The Association 'Ristoranti della Buona Accoglienza di Venezi' (Restaurant Antico Martini is one of its founders) offers you a taste of some of the most typical local recipes, trusting that at the end of your culinary tour you will take home with you not only an eyeful but also a palateful of unforgettable memories of Venice.


Lamon or Borlottini beans, freshly shelled or dried beans left to soak overnight
a pinch of bicarbonate
rock salt to taste
subiotini or tagliatelle pasta
freshly milled pepper and a
dash of virgin olive oil
chopped parsley and
garlic-flavoured oil

Parmesan cheese (optional)


Originally a country dish, it is now a very popular Venetian dish.

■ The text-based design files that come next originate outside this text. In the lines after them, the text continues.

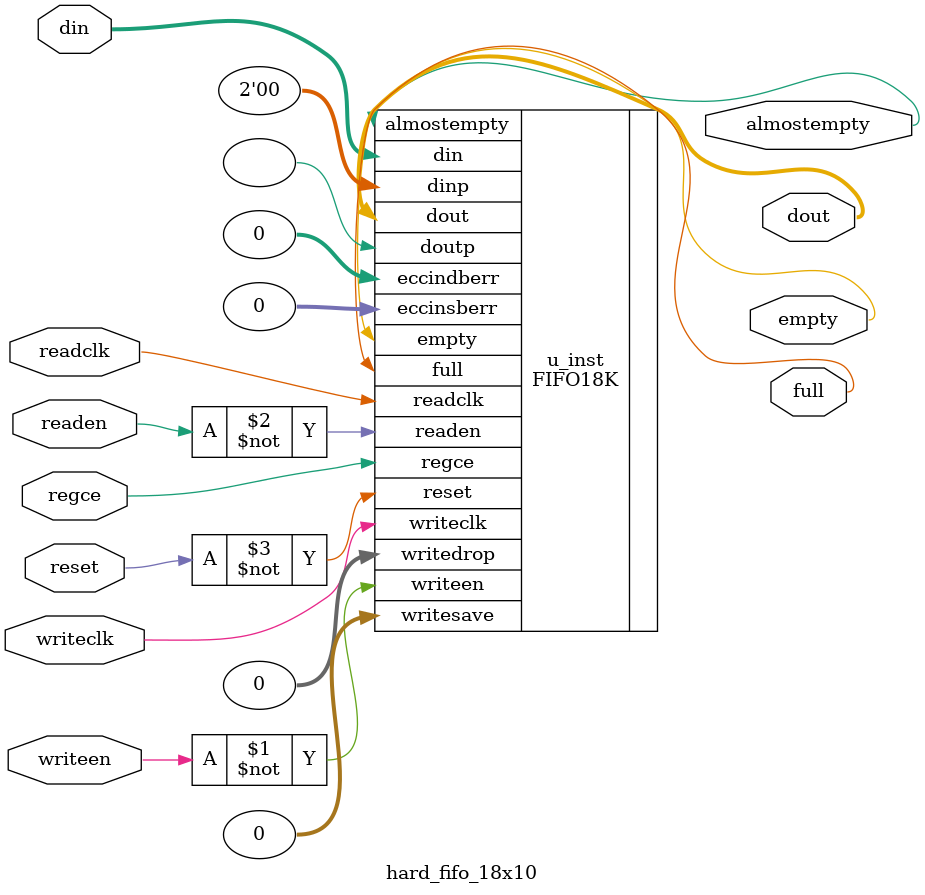
<source format=v>

module hard_fifo_18x10(
    dout,
    din,
    writeclk,
    readclk,
    writeen,
    readen,
    reset,
    full,
    empty,
    almostempty,
    regce
);

output [15:0] dout;
input [15:0] din;
input writeclk;
input readclk;
input writeen;
input readen;
input reset;
output full;
output empty;
output almostempty;
input regce;

FIFO18K #(
        .almostemptyth (10'b1000000000),
        .almostfullth (10'b1111011100),
        .writewidth (18),
        .readwidth (18),
        .outreg (1'b1),
        .peek (1'b1),
        .readclk_inv (1'b0),
        .writeclk_inv (1'b0),
        .use_parity (1'b0)
)
u_inst (
        .dout (dout[15:0]),
        .doutp (),
        .din (din[15:0]),
        .dinp (2'b00),
        .writeclk (writeclk),
        .readclk (readclk),
        .writeen (~writeen),
        .readen (~readen),
        .reset (~reset),
        .full (full),
        .empty (empty),
        .almostempty (almostempty),
        .writesave (0),
        .writedrop (0),
        .regce (regce),
        .eccindberr (0),
        .eccinsberr (0)
);

endmodule

// ============================================================
//                  fifo Setting
//
// Warning: This part is read by Fuxi, please don't modify it.
// ============================================================
// Device          : H1D03N3W72C7
// Module          : fifo_v2
// IP core         : fifo
// IP Version      : 2

// AlmostEmpty     : true
// AlmostFull      : false
// EmptyAssert     : 54
// EmptyNegate     : 36
// EmptySingle     : 512
// EmptyType       : 1
// FifoType        : hardware
// FullAssert      : 988
// FullNegate      : 970
// FullSingle      : 988
// FullType        : 0
// Fwft            : false
// OverFlow        : false
// PeekMode        : true
// ReadAck         : false
// ReadAddrWidth   : 10
// ReadClr         : false
// ReadCnt         : false
// ReadDataWidth   : 18
// Regout          : true
// RegoutEn        : true
// Simulation Files: 
// Synthesis Files : 
// UnderFlow       : false
// UseHardWare     : true
// WorkMode        : true
// WriteAck        : false
// WriteAddrWidth  : 10
// WriteClr        : false
// WriteCnt        : false
// WriteDataWidth  : 18
// WriteDrop       : false

</source>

  • Use freshly shelled Lamon or Borlottini ("Baete" beans from S. Erasmo would be especially nice) beans or dried beans left to soak overnight with a pinch of bicarbonate.
  • Prepare a finely chopped mixture of onion, carrot, celery, rosemary, bayleaf and bacon, and sautée lightly.
  • Add beans (if using dried beans, rinse well and drain water) and a hambone, cover well with water and add rock salt to taste. Boil for about 40 minutes.
  • Separate 1/3 of the beans and pass through a food mill, then put back into the soup.
  • Add small quantities of pasta to the soup, preferably "subiotini" or "tagliatelle", and let cook as necessary.
  • Serve hot or warm with freshly milled pepper and a dash of virgin olive oil.

It is not correct to add Parmesan cheese but many people like it. The final addition of chopped parsley and garlic-flavoured oil can also be agreeable.